There are two dominant Bayesian models for text classification, both are called naive Bayes models because they assume conditional independence.  

With the Multivariate Bernoulli Model, each essay is viewed as a special case of all the calibrated features. As in the illustrated example, the presence or non-presence of all calibrated features is examined. A typical Bayesian Network application, this approach has been used in text classification by Lewis (1992), Kalt and Croft (1996) and others.  
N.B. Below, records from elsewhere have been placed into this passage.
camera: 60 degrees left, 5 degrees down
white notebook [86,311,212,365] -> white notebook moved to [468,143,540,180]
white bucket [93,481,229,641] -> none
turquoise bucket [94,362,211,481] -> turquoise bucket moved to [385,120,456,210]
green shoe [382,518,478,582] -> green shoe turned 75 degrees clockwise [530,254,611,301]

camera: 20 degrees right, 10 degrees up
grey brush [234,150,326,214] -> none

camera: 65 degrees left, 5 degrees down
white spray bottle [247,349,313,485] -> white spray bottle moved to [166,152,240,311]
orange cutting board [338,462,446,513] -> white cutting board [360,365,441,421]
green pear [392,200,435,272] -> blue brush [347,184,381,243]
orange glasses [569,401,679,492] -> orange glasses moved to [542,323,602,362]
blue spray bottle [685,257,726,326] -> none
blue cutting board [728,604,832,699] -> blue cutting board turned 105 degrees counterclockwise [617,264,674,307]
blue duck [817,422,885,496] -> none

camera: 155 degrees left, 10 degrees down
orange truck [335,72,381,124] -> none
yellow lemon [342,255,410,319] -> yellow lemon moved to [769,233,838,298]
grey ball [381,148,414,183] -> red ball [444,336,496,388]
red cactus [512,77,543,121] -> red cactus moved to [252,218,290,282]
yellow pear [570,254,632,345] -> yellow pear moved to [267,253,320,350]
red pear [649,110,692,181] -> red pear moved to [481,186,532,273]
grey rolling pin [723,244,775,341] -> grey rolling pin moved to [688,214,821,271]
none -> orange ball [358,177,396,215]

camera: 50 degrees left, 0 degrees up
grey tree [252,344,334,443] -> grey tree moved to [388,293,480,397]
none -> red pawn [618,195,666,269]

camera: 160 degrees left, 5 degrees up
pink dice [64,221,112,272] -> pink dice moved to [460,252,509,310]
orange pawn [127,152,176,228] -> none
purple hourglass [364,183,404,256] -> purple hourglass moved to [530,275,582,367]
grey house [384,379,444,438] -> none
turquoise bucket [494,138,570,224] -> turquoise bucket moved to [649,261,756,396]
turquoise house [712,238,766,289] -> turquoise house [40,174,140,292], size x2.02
Under the Bernoulli model, the conditional probability of presence of each term is estimated by the proportion of documents within each category that contain the term.  The frequencies are seeded with the 1 to prevent zero probabilities which are a) biased, and b) would dominate the calculations. This a Laplacian correction.  The conditional probabilities of the absence of the term are 1 minus the probabilities of the terms presence.  Because every term in the vocabulary needs to be examined, this model can taker a long time to compute.

With the Multinomial Model, each essay is viewed as a sample of the calibrated features. The probability of each score for a given essay is computed as the product of the probabilities of the features contained in the essay. Often used in speech recognition where it is called a "unigram language model," this approach has been used in text classification by Mitchell (1997), McCallum, Rosenfeld & Mitchell(1998), and others.

Under the Multinomial model, the conditional probability of presence of each term is estimated by the frequency of the term within each category divided by the frequency of all terms within the category. Again, the Laplacian correction is used and the frequencies are seeded with 1.

McCallum and Nigam (1998) have shown that for several datasets, the Multinomial model is as accurate as or more accurate than the Bernoulli model. Since essays are often scored based on the presence or absence of features, research is needed before any conclusions can be drawn with regard to essay scoring. 

Conditional Independence - the Naive Bayes Assumption

The naive Bayes assumption is that word order is irrelevant and consequently that the presence of one word does not affect the presence or absence of another word and. This is assumption is obviously severely violated in the English language. The effect is that the posterior classification probabilities are extreme - often very close to zero or one. Domingos and Pazzani (1997) have shown that classification accuracy is not seriously affected by violations of this assumptions.